文本关键词统计分析

发布于 2020-05-30  491 次阅读


给定一个文本文件news.txt和一个词典文件dict.txt
要求 :
–对文本进行词汇切分
–计算每个词汇在txt中出现的次数,并按降序排列
–过滤掉长度小于2的单字
–分成若干列,显示词汇及出现的次数,从左到右,从上到下降序

'''
请将dict.txt和news.txt放在.py的同级目录下
'''

import os

def _path(name, root=None):
    return os.path.join(root or os.getcwd(),name)

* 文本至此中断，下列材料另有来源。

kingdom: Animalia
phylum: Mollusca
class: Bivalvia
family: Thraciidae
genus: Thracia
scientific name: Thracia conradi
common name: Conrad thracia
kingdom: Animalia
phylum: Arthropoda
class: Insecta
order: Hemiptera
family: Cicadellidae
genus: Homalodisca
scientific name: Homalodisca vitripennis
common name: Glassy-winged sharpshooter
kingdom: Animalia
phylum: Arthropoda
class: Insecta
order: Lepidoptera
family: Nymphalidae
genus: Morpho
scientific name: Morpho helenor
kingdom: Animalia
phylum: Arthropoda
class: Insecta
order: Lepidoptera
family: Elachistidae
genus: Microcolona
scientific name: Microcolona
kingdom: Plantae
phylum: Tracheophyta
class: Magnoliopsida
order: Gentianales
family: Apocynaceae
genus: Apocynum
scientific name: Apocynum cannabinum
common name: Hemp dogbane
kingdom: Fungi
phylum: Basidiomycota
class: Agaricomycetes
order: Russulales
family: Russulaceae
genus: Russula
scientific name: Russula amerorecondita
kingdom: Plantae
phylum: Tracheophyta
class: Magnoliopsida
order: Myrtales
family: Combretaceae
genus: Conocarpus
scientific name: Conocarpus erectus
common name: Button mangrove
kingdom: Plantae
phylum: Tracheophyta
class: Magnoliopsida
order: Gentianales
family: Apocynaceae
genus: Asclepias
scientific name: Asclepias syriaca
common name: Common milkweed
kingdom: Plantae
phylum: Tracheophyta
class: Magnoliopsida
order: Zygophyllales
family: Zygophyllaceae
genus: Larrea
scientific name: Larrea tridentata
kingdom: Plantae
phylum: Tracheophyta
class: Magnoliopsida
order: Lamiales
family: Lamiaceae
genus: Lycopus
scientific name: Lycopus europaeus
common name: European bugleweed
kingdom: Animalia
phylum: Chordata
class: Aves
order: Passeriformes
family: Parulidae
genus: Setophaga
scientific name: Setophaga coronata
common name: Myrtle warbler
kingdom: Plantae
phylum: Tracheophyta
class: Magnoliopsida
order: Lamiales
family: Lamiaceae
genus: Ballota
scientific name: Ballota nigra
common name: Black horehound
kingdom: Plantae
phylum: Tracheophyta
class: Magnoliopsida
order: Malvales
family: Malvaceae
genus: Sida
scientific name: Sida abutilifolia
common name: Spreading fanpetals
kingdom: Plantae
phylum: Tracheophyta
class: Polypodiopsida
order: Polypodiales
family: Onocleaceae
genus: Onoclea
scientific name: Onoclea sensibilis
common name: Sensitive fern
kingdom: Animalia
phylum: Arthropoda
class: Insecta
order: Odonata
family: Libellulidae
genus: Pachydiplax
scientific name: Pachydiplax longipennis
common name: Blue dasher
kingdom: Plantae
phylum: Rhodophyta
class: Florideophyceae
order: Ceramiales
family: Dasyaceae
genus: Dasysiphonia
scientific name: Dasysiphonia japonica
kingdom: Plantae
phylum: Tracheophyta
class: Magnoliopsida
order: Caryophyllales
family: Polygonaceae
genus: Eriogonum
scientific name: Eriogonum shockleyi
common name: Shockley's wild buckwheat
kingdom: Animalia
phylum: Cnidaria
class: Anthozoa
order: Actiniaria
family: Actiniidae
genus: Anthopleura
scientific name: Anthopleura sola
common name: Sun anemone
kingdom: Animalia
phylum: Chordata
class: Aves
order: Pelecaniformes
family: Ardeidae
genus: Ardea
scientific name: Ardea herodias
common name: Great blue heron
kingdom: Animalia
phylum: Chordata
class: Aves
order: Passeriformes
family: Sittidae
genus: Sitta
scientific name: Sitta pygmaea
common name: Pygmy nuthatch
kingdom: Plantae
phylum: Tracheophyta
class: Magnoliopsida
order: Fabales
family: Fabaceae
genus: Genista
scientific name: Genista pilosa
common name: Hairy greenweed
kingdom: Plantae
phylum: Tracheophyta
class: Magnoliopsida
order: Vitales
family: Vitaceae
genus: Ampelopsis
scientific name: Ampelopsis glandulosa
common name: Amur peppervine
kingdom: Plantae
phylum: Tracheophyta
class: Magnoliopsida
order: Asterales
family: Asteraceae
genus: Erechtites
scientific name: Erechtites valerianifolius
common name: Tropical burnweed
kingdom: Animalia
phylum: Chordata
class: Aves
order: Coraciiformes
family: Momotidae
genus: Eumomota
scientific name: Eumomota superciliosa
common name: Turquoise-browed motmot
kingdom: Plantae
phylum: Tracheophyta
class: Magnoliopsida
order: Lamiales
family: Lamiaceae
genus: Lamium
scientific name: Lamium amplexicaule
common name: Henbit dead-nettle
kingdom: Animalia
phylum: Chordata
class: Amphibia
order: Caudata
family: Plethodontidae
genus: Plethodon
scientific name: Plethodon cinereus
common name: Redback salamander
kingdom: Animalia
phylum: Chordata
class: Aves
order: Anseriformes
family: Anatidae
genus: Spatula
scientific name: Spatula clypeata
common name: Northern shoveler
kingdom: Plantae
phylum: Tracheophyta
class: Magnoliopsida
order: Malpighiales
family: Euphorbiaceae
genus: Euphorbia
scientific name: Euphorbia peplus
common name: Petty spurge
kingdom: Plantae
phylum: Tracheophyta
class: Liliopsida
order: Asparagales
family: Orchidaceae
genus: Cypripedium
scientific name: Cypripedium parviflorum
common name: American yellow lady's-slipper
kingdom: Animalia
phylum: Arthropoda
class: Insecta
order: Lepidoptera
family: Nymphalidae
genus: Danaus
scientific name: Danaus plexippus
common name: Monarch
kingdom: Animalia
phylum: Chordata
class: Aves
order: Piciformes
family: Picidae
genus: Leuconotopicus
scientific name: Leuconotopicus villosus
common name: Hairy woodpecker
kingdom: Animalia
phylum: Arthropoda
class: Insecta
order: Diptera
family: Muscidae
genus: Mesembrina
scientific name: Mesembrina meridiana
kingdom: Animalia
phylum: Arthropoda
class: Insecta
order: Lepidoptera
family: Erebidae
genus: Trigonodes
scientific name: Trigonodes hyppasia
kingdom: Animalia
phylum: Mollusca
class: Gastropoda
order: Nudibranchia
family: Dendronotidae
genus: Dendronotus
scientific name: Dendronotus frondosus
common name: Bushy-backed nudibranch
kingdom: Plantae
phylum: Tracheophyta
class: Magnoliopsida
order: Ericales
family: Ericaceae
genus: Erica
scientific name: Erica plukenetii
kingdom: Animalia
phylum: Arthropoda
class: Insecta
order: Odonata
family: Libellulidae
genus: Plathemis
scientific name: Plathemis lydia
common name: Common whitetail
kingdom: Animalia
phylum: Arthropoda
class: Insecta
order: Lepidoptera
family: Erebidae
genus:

with open(_path(r'dict.txt')) as f:
    keyd = {kw.strip('\n'):0 for kw in f}

maxk = max(map(len,keyd))

def _getKey(s):
    for i in range(len(s), 1, -1):#过滤掉长度小于2的单字
        if s[:i] in keyd:
            keyd[s[:i]]+=1
            return i
    else:
        return 1

def _pline(s):
    index_s = 0
    index_e = maxk
    end = len(s) 
    while index_s < end:
        move = _getKey(s[index_s:index_e])
        #print(s[index_s:index_e])
        index_s += move
        index_e += move

with open(_path(r'news.txt')) as f:
    for pg in f:
        pg = pg.strip('\n')
        if pg:
            _pline(pg)


n = int(input('分几列显示? ').strip())
out = sorted(keyd.items(), key = lambda x: x[1], reverse= True)
out = filter(lambda x:x[1], out)
for i,x in enumerate(out):
    if not i%n and i:
        print('\n')
    print(f' {x[0]: >{maxk}}:{x[1]:>3}', end='')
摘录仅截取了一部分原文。